Guest post by Peter Worrall
I am being pulled through green hedgerows backwards. I have a rear-facing seat on the 14:42 from Exeter St. David’s to Plymouth. The Devonshire hills, the trees, the shrubbery and the grass are well watered and verdant. Life flourishes here. I once flourished here. I’m a Devon boy come home for the summer.
My Minnesotan wife sits opposite me. We have children of our own, but they are rooted in a different soil. We live in Chicago. It has been home for twenty years. It has flashes of white and green, but mostly the melting snow or the dry summer turns everything to gray. The gray and black towers of the city provide a sense of importance as I walk with the masses from the train to work each day. The illusion of Babel is that our tasks are monumental because we live in towering cities fashioned by our own hands. We venture to cities to get degrees, make a career, and develop a strained sense of self-importance. The city imprints identity on the many pilgrims who are drawn for work or study. The winds of progress blow us down the interstate and into the metropolis.
Creating various identities, I chased my dreams forward to Pakistan, Japan, and America. I became a missionary, a teacher, and a pastor. They call me a professor now, but I only lecture for nine months of the year. Over the long summer that label frays. I become more father, husband and son. All the sedimentary layers of achieving wash away. Underneath are green hills and overgrown hedgerows. Underneath is a blond boy in shorts, with a ruddy face whose joy is untampered by commitments, fears, and expectations. I’m pulled backwards to remember him and he looks quizzically into my eyes. Of all the many possible tracks I could have chosen, why did I choose the ones I did? God’s will? The love of fun? Fear? Too often fears hemmed me in. However, it is clear too that providence pulled me. I could not see, at the time, where I was going. However, now that my journey is half done I see design. This passage has been engineered.

• Provided data
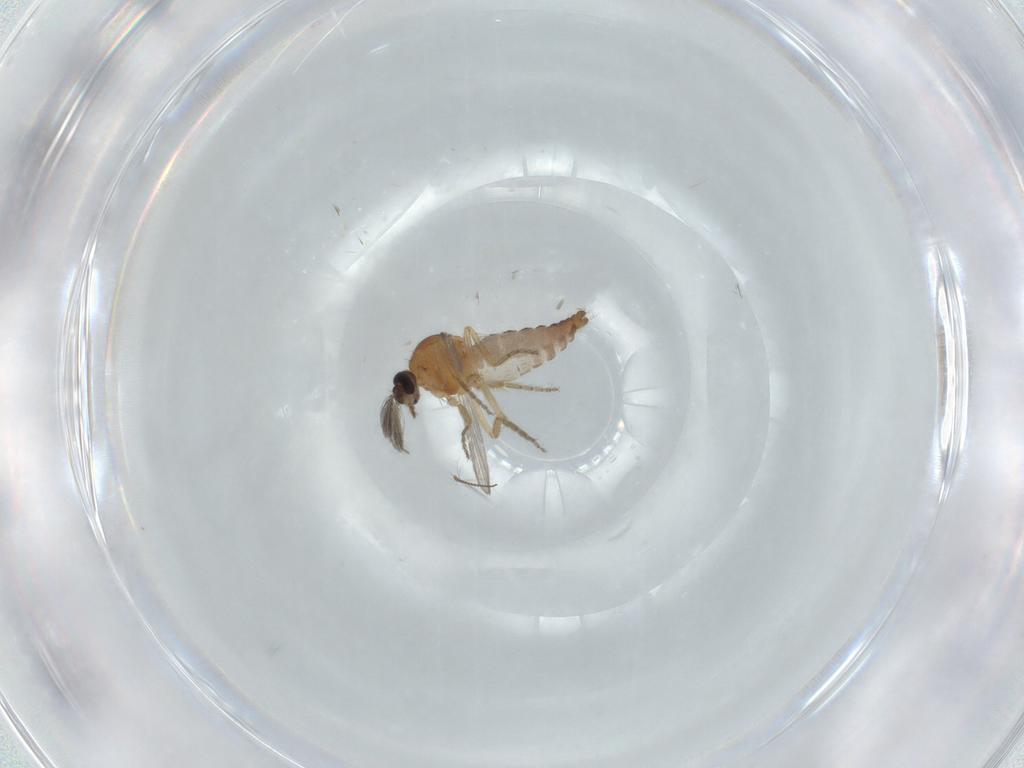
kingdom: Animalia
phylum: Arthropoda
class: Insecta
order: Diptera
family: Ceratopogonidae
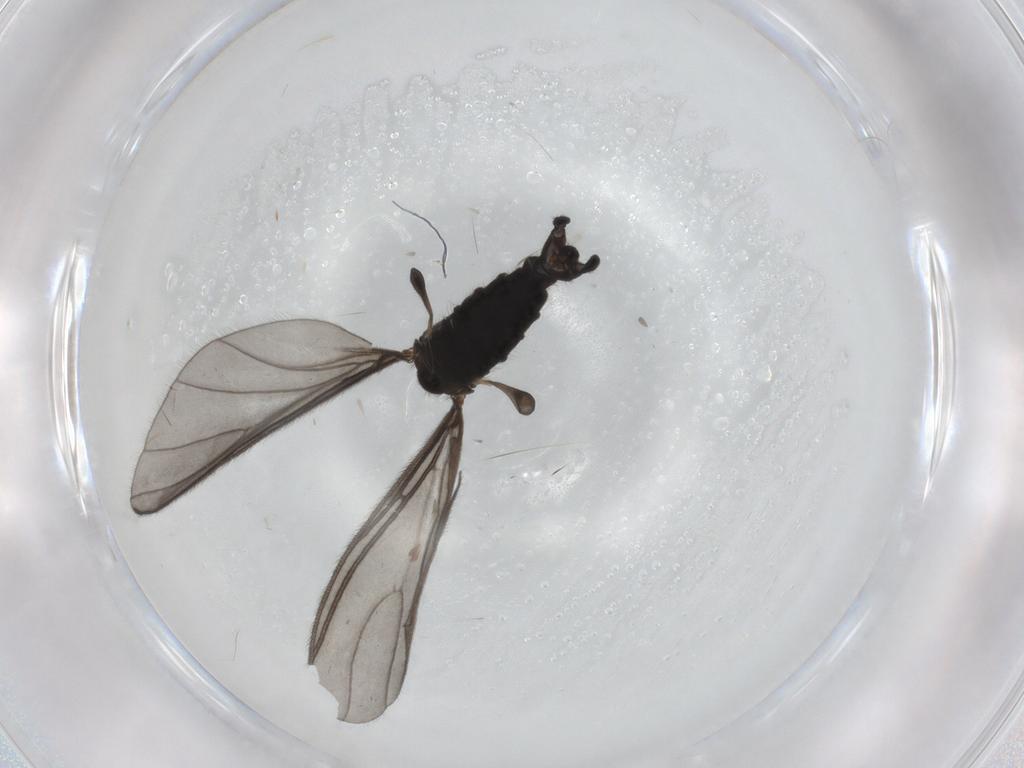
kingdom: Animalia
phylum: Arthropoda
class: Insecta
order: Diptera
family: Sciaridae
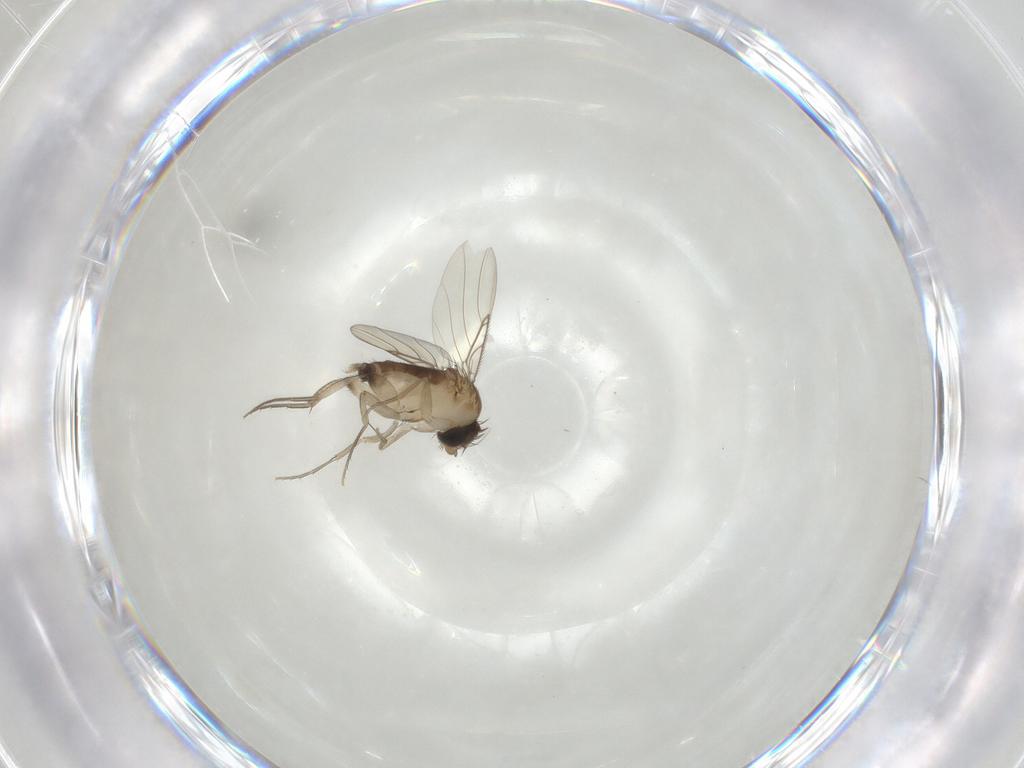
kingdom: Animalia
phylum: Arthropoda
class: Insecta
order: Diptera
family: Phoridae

* * *

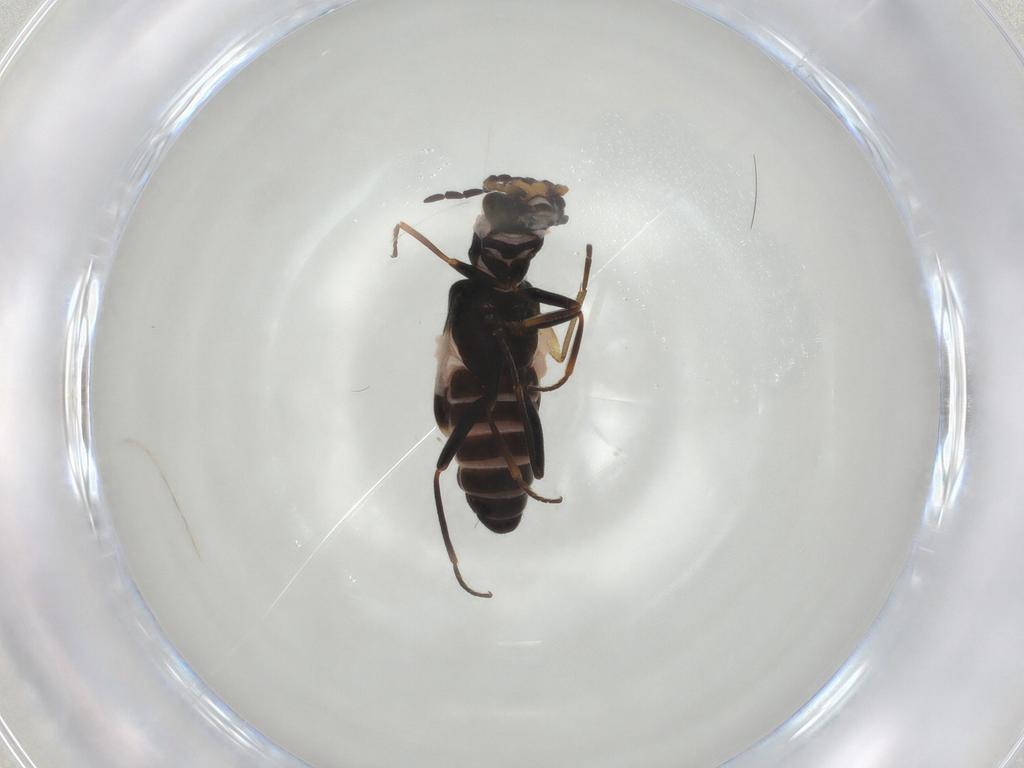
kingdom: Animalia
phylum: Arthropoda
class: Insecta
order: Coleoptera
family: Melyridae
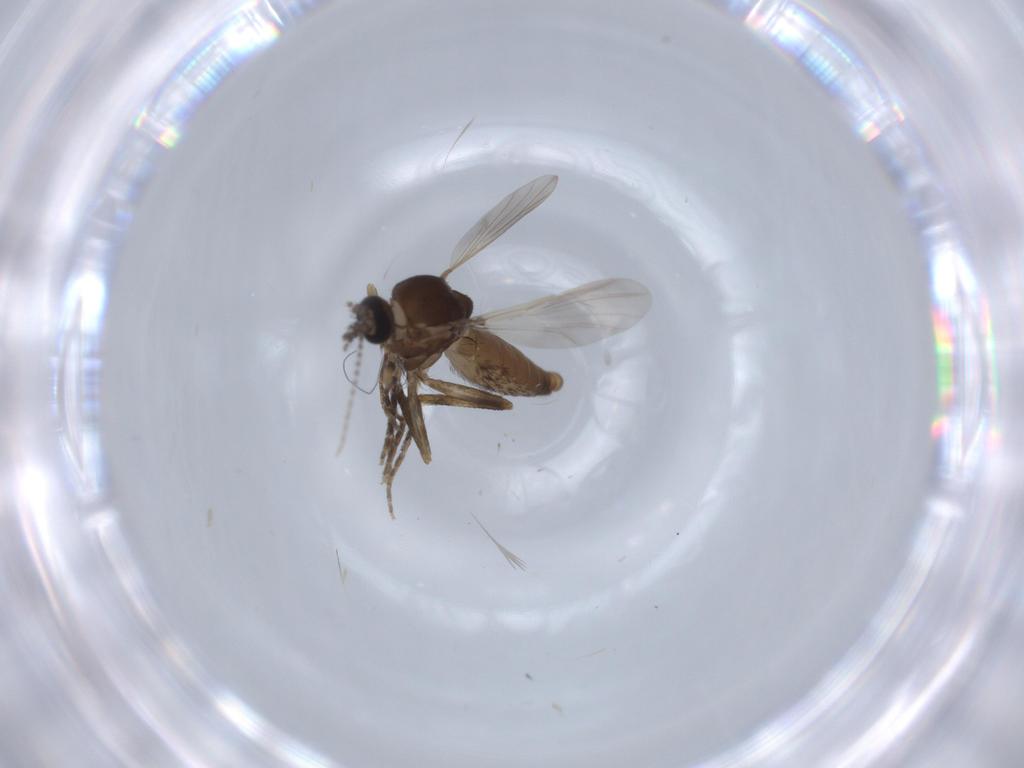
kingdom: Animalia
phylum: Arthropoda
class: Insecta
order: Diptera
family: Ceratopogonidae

• Problem description
Print the part of the train-journey passage starting at "My Minnesotan wife" and ending at "into the metropolis.". These records have no connection to the text.

• Answer
My Minnesotan wife sits opposite me. We have children of our own, but they are rooted in a different soil. We live in Chicago. It has been home for twenty years. It has flashes of white and green, but mostly the melting snow or the dry summer turns everything to gray. The gray and black towers of the city provide a sense of importance as I walk with the masses from the train to work each day. The illusion of Babel is that our tasks are monumental because we live in towering cities fashioned by our own hands. We venture to cities to get degrees, make a career, and develop a strained sense of self-importance. The city imprints identity on the many pilgrims who are drawn for work or study. The winds of progress blow us down the interstate and into the metropolis.